“Türkiye siyasi, ekonomik, toplumsal alanda pek çok değişim geçirdi. Buna rağmen “Neclalar”, tüm çalışan anneler, bütün çalışan kadınlar toplumsal cinsiyet rollerinin dayatmalarıyla mücadelesine devam ediyor. Kadının emeğinin değerini evdeki asayişe, erkeğin “icazetine” bağlayan toplumsal yargıları silmek için hâlâ uzun bir yol var önümüzde.”

Serenay Sasa / İstanbul Ekonomi Araştırma
1985 yılı. Şaban mavi bir leğenin başında çamaşır yıkıyor. Tencerede yemek kaynıyor. Karısı Necla ise işte, çalışıyor. Bir süre önce Şaban işinden çıkarıldığında ve uzun arayışlarına rağmen iş bulamadığında Necla ile kadınların iş bulması üzerine iddiaya girmişlerdi. Necla kadınların daha kolay iş bulacağını düşünüyordu. Şaban iddiayı kaybetti. Karısı Necla aynı hafta iş bulup çalışmaya başladı çünkü. Necla daktilonun başında ekmeğini kazanırken Şaban evde, kızının saçını tarıyor, kadınlar matinesinde alkış tutuyor, yemek hazırlıyordu.
Kemal Sunal’ın meşhur “Şendul Şaban” filmi kuşkusuz 80’li yılların Türkiye’sine ait bir hikâyeyi anlatıyor. Aradan geçen kırk yılda dünya değişti. Kadınların iş bulması artık üzerine bahse girilecek bir mesele değil. Zira iş piyasasının yanı sıra siyasette, diplomaside, sivil toplumda da kadınların sesi gün geçtikçe yükseliyor. Buna rağmen ev hâlâ bir mücadele alanı. Çalışan anneler, sırtlarında “toplumsal kabuller”, ev işlerinin eşitsiz paylaşımı ve iş hayatının zorluklarıyla mücadeleye devam ediyorlar.

Araştırmalar, Türkiye’de kadınların çalışmasına yönelik çeşitli ön kabuller olduğunu doğrular nitelikte. İstanbul Ekonomi Araştırma’nın 2021’de 2000 kişi ile yaptığı araştırmaya göre toplumun yüzde 32’si “Eğer çalışan kadın anne olursa çalışmayı bırakmalıdır” ifadesine katılıyor. Bu ifadeye çekimser kalanların oranı ise yüzde 21. Buna göre toplum nazarında çocuğun sorumluluğu büyük ölçüde anneye ait, kadının iş yaşamında yükselmesi de kişisel hayatında aldığı kararlarla ilişkili görülüyor.
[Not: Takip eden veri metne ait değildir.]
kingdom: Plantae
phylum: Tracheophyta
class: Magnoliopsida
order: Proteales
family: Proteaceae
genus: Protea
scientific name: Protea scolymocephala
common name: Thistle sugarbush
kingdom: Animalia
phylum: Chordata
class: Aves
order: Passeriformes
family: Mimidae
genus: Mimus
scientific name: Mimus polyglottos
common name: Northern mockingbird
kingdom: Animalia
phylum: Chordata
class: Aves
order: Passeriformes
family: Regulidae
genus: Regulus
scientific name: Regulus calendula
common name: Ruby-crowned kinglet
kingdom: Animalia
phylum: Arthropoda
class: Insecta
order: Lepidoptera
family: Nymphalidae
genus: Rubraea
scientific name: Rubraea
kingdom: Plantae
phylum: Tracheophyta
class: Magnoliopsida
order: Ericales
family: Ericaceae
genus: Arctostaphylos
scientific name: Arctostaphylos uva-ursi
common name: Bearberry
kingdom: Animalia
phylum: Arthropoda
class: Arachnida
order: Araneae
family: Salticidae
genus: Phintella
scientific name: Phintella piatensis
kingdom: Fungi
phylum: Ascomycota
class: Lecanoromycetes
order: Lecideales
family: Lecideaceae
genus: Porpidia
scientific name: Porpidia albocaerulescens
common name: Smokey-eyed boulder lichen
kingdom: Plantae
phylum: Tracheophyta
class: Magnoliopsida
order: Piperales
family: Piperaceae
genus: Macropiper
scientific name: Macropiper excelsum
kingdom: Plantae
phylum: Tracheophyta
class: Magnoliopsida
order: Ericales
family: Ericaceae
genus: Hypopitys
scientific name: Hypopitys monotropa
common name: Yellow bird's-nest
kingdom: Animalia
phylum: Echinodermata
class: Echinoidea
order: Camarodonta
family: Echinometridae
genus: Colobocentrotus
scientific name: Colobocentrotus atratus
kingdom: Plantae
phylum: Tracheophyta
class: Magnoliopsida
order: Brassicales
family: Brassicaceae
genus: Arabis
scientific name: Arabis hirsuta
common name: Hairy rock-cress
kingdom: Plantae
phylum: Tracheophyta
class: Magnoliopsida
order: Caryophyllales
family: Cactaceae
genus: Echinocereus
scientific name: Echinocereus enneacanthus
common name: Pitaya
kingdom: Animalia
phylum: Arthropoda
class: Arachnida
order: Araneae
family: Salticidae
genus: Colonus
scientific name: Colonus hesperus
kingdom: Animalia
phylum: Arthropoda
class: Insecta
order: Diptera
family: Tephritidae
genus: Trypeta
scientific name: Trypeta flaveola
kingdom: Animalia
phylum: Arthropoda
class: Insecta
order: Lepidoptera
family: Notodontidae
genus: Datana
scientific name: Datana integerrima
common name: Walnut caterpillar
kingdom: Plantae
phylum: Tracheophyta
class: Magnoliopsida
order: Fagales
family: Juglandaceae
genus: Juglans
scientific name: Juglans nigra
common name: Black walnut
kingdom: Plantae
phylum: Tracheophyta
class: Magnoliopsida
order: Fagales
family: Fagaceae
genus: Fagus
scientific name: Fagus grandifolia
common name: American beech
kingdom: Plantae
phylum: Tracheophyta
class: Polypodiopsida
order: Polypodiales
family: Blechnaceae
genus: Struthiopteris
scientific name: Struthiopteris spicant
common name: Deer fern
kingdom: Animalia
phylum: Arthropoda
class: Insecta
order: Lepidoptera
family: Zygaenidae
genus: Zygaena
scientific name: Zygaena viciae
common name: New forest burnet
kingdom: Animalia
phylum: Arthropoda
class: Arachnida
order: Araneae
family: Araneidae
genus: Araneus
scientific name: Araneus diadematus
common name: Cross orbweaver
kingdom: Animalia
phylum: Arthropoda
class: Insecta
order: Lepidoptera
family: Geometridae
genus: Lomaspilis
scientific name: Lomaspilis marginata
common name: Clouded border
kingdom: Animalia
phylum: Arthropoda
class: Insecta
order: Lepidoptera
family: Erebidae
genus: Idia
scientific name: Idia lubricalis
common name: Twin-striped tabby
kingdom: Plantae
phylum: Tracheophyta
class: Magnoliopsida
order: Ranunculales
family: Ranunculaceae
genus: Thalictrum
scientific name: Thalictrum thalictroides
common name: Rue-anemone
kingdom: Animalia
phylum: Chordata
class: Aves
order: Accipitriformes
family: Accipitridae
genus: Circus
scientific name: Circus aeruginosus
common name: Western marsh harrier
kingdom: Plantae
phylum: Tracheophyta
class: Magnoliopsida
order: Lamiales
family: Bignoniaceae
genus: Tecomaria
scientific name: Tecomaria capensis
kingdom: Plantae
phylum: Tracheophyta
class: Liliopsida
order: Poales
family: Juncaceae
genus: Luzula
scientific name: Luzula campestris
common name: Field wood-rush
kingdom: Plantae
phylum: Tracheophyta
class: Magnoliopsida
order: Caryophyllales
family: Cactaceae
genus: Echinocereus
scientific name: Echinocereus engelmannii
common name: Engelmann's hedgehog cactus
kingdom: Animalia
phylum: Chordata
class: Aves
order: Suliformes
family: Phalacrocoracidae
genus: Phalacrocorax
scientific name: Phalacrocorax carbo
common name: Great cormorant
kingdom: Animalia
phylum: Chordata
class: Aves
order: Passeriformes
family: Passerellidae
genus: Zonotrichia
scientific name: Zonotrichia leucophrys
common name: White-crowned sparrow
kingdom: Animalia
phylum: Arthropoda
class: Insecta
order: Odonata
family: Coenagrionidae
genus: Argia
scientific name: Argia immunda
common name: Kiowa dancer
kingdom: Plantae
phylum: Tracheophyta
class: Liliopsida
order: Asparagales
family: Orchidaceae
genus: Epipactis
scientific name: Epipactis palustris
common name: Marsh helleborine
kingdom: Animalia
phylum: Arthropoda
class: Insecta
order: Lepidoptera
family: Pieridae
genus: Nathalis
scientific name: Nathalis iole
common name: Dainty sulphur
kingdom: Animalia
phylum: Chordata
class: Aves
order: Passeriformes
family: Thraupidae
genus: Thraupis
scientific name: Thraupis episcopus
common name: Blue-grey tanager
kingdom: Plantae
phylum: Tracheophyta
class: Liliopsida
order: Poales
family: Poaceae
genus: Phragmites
Aynı raporda yer alan bir başka veri de bunu gösteriyor. Sonuçlara göre “Bir kadın çalışmak için eşinden izin almalıdır” ifadesine katılanların oranı %48. Kadınların iş hayatındaki rolleri artsa da toplumun çalışan kadın ve çalışan anneye dair algısını evin içindeki güç dengesizliği etkiliyor hâlâ. Kadınların iş hayatına katılımları, hane içindeki asayişte bir değişiklik söz konusu olduğunda (bebeğin doğumu, eşin çalışmaya izin vermemesi gibi) kolayca askıya alınabiliyor.
Şaban, filmin sonunda karısı Necla’nın yoğun iş temposundan bıkmış çocukları da alıp annesinin evine gitmişti. Arkadaşı Ali’nin ona sinirlenip “erkek gibi davranması” gerektiğini söylemesi üzerine evden çıktı. Limon satmaya başladı. Limon tezgahının başındayken karısına seslendi: “Senin çalışmana ihtiyacım yok.”
1985 yılı geride kaldı. Türkiye siyasi, ekonomik, toplumsal alanda pek çok değişim geçirdi. Buna rağmen “Neclalar”, tüm çalışan anneler, bütün çalışan kadınlar toplumsal cinsiyet rollerinin dayatmalarıyla mücadelesine devam ediyor. Kadının emeğinin değerini evdeki asayişe, erkeğin “icazetine” bağlayan toplumsal yargıları silmek için hâlâ uzun bir yol var önümüzde.